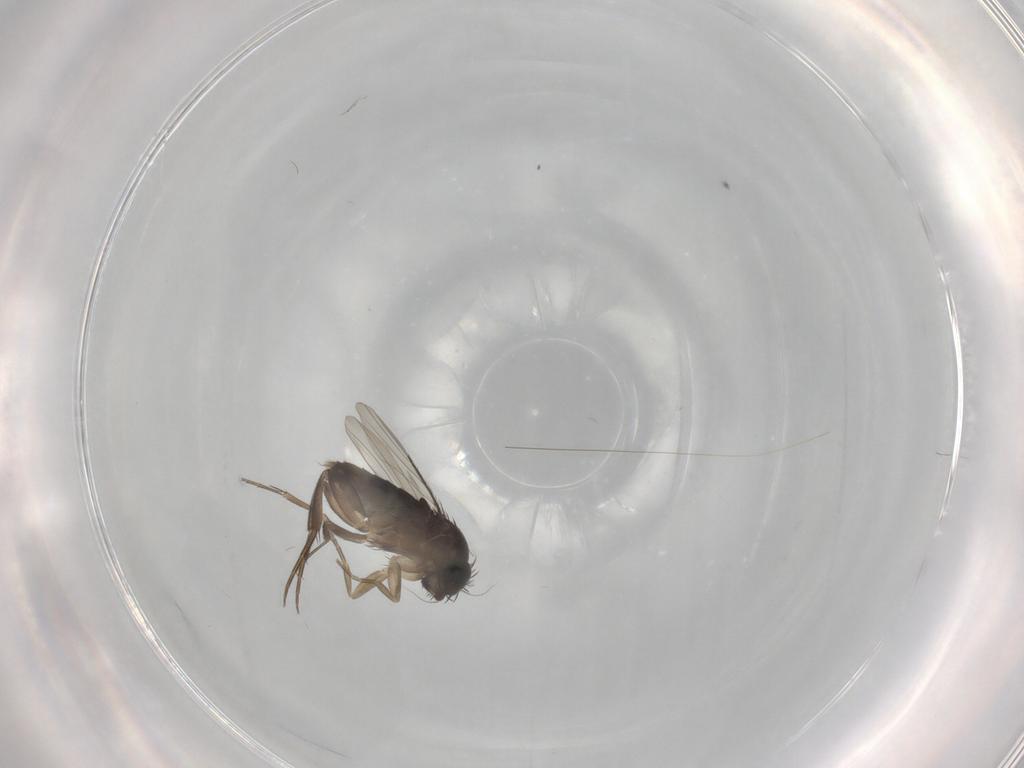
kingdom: Animalia
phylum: Arthropoda
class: Insecta
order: Diptera
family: Phoridae
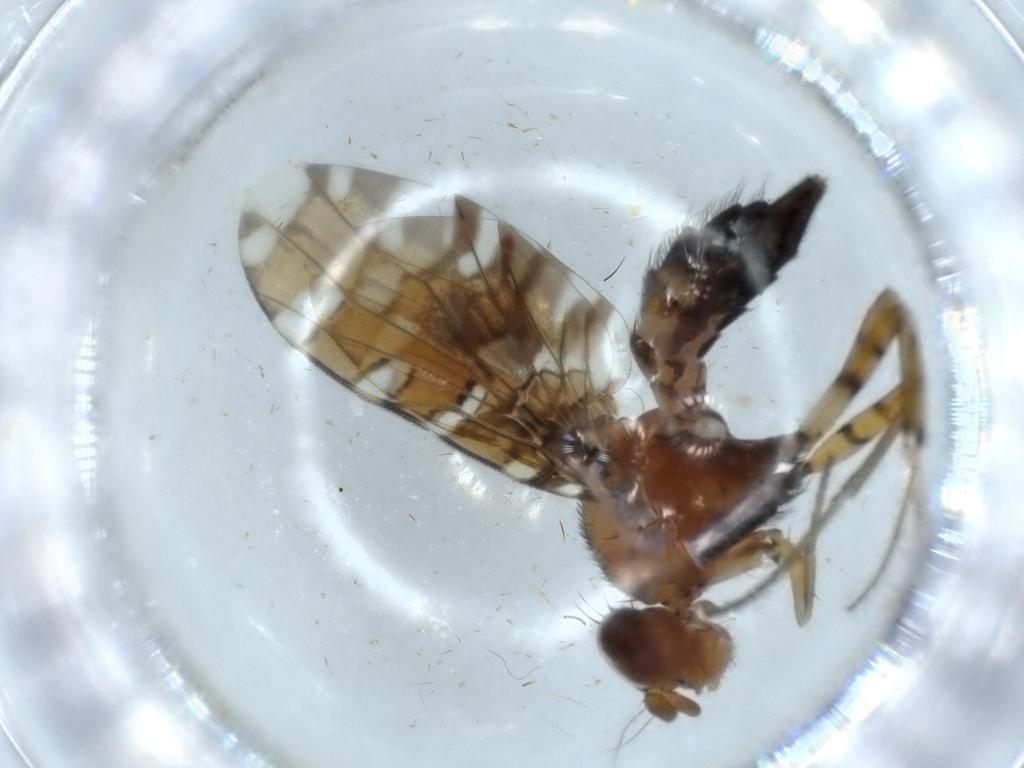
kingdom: Animalia
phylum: Arthropoda
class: Insecta
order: Diptera
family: Cecidomyiidae
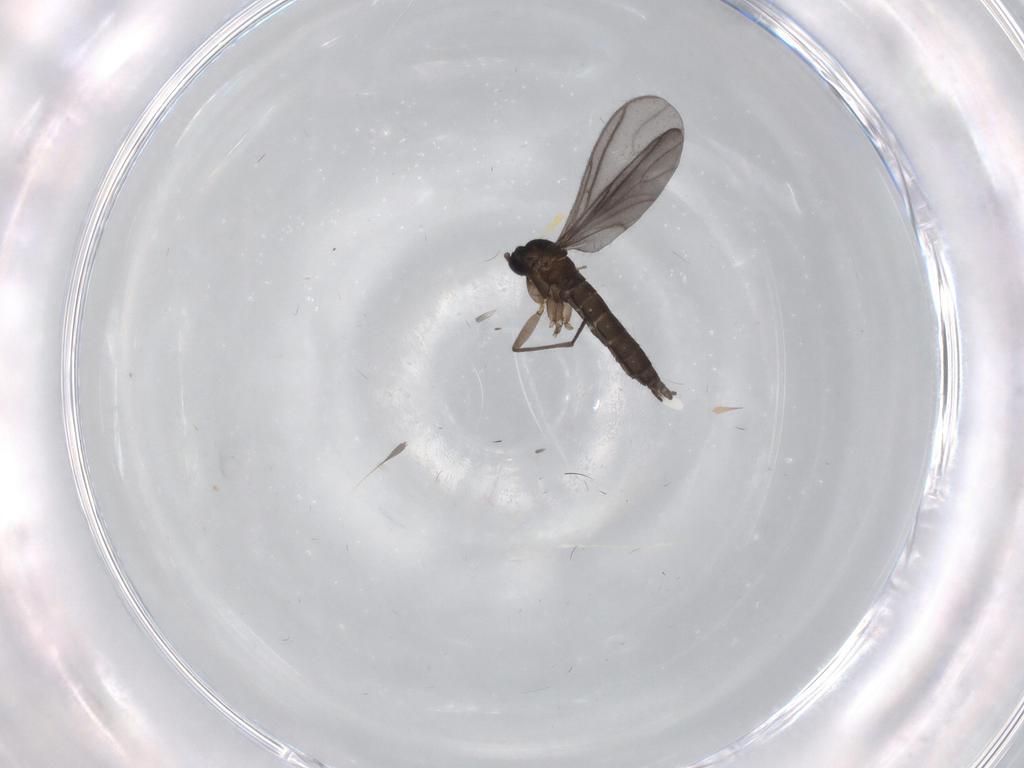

+---+

Exercise prompt: Reproduce every text line of the data above word for word, omitting the pictures.

Task result:
kingdom: Animalia
phylum: Arthropoda
class: Insecta
order: Diptera
family: Phoridae
kingdom: Animalia
phylum: Arthropoda
class: Insecta
order: Diptera
family: Cecidomyiidae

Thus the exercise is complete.